Work item. Set down, exactly as written, every line from the one containing "Structures marked on" through the end of the listing.

Supplied information.
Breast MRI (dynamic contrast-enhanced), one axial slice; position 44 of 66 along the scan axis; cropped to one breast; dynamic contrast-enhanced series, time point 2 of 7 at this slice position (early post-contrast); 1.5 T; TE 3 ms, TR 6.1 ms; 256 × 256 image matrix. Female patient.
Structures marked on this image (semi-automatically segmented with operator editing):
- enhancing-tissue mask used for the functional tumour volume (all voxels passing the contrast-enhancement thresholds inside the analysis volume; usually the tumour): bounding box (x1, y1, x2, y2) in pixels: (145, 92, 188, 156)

Response area.
Structures marked on this image (semi-automatically segmented with operator editing):
- enhancing-tissue mask used for the functional tumour volume (all voxels passing the contrast-enhancement thresholds inside the analysis volume; usually the tumour): bounding box (x1, y1, x2, y2) in pixels: (145, 92, 188, 156)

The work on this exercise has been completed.